I linked Kibble's paper in post #15, but it's properly cited inside your own reference. For the stable state I do understand broadly saying "the electron is in phase with the wave" but note that the velocity lags E by 90 degrees (and may be perfectly in phase or exactly out of phase with B depending on polarisation chirality). Sorry if, earlier, my only describing one transverse component (independent of polarisation) caused confusion.

I agree that, if the electron does not scatter any of the external wave, the electron will be longitudinally accelerated as the wave increases in intensity then decelerated back to its initial momentum as the wave decays past. (I hadn't previously been aware of this mechanism, which applies a net longitudinal force whenever the orbit of the charge is mismatched to the intensity of the wave.)

However, consider the neglected (synchrotron) radiation produced by the rapid transverse acceleration of the electron.
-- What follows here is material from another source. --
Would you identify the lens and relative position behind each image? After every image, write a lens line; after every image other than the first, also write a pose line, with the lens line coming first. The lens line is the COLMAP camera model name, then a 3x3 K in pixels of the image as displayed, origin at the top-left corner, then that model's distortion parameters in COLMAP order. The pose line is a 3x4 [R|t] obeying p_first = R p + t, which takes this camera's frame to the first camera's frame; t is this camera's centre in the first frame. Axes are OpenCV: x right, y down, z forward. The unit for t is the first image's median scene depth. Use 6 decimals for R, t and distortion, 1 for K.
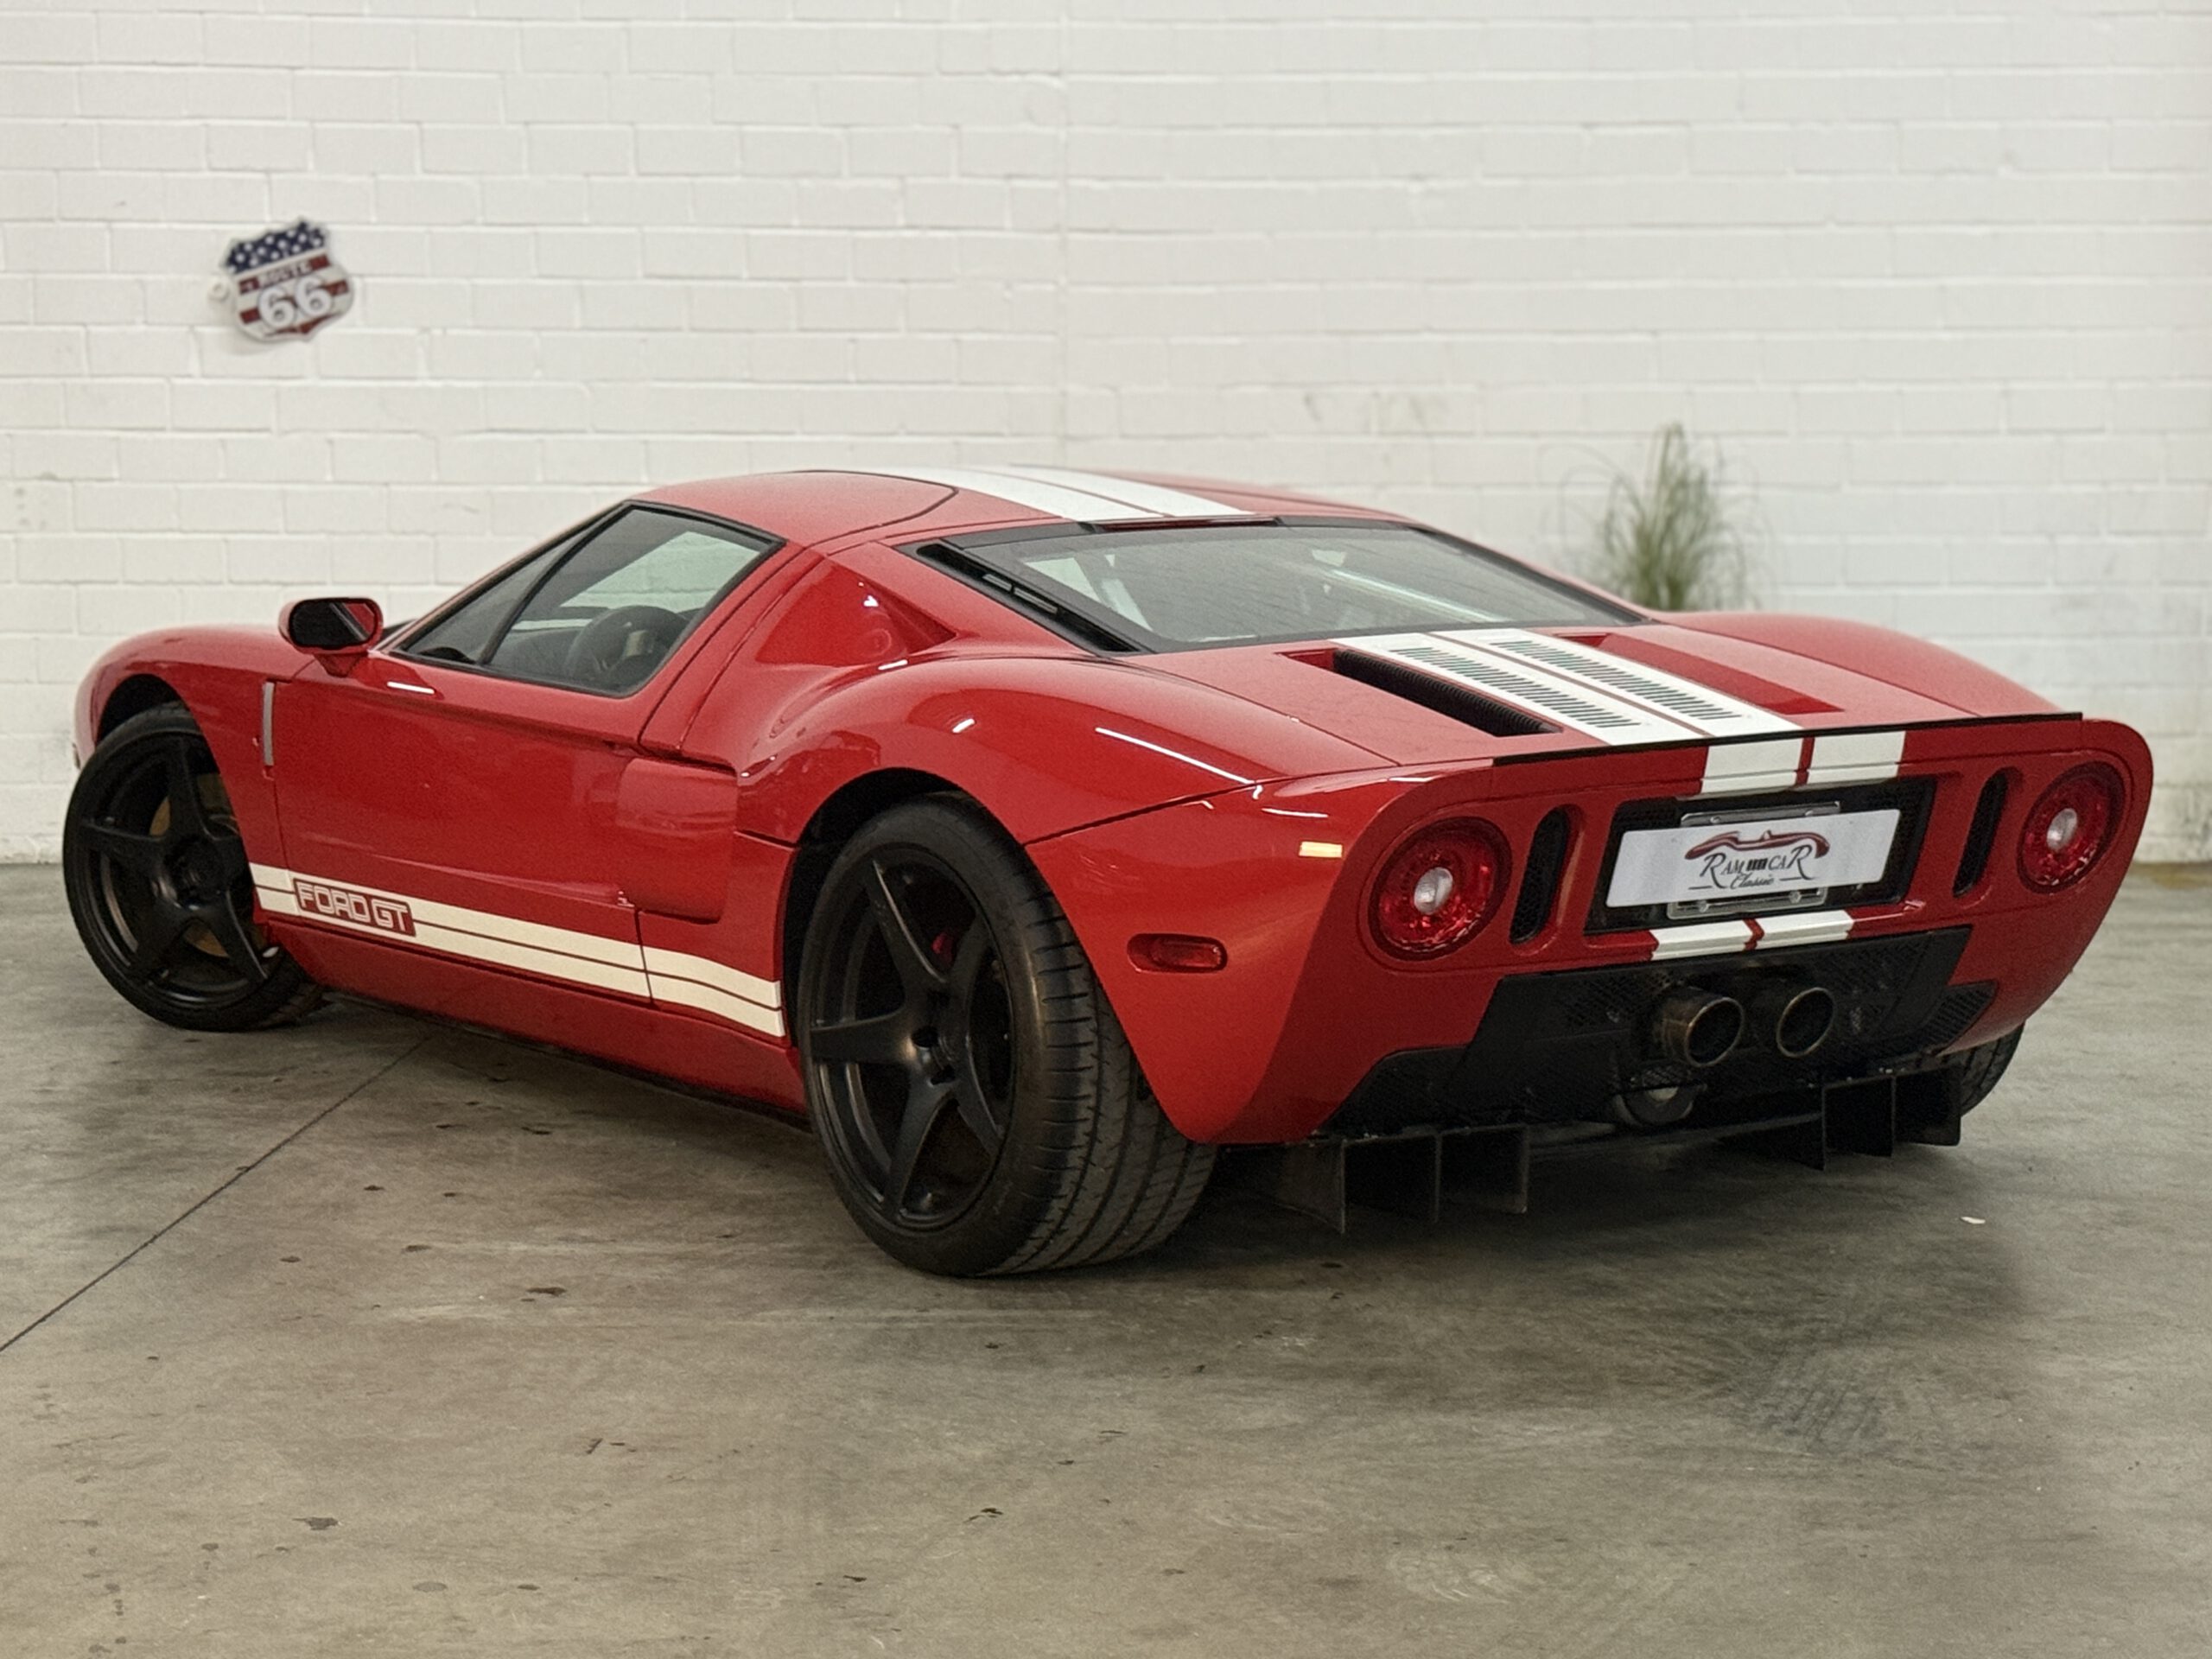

Obviously (since the position of the charge is 180 degrees out of phase with the applied E field) this radiation will be 180 degrees out of phase from the wave (hence the component propagating in the same direction will destructively interfere with the energy of the original wave) and we can call it a reflection (or continuous classical scattering) of part of the original wave, off from the electron.

Since part of the wave is scattered, the wave momentum decreases. But the emission of radiation has a back-reaction (e.g., the Abram-Lorentz force) which will damp the transverse motion of the electron. This will maintain such a mismatch (between the external wave and the transverse orbit of the charge) as to re-invoke the earlier mechanism to also maintain a longitudinal acceleration (even now that the intensity of the incident wave is constant). However, when the incident wave intensity finally decreases away, the amount of associated longitudinal deceleration will be no more than before (despite extra intervening acceleration) therefore the free electron will ultimately retain some momentum from the wave (just as was required by global conservation of momentum to balance for the reflected part of the wave).